**REQUEST:**
From the entries below, pull out each line that contains the string "Kebich".

EXTRACTED RECORDS Start Marker

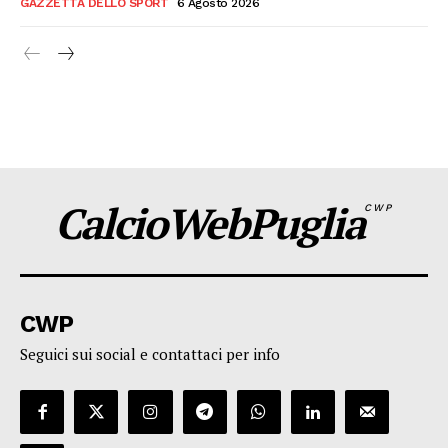
GAZZETTA DELLO SPORT
6 Agosto 2026
CalcioWebPuglia
CWP
CWP
Seguici sui social e contattaci per info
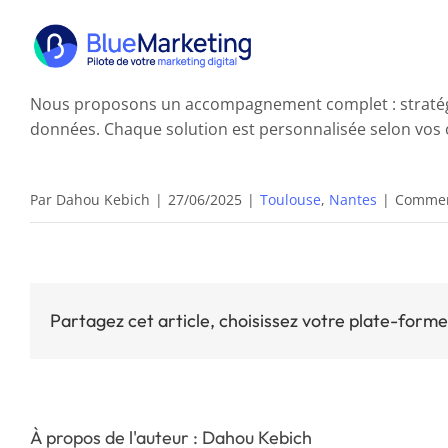
Passer
au
contenu
Nous proposons un accompagnement complet : stratégie 
données. Chaque solution est personnalisée selon vos o
Par
Dahou Kebich
|
27/06/2025
|
Toulouse
,
Nantes
|
Commen
Partagez cet article, choisissez votre plate-forme
À propos de l'auteur : Dahou Kebich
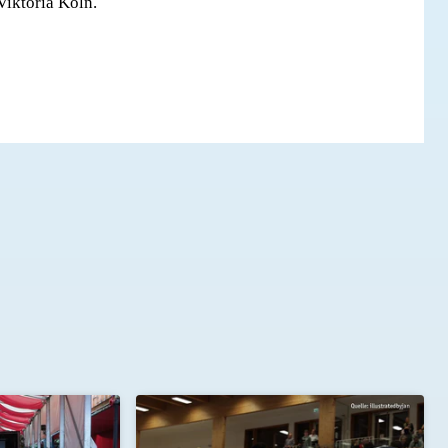
Viktoria Köln.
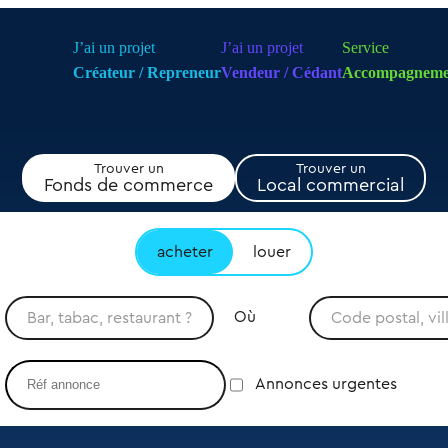
J’ai un projet
J’ai un projet
Service
Créateur / Repreneur
Vendeur / Cédant
Accompagneme
Trouver un
Trouver un
Fonds de commerce
Local commercial
acheter
louer
Où
Annonces urgentes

EXTRACTED RECORDS End Marker

**REPLY:**
Dahou Kebich
À propos de l'auteur : Dahou Kebich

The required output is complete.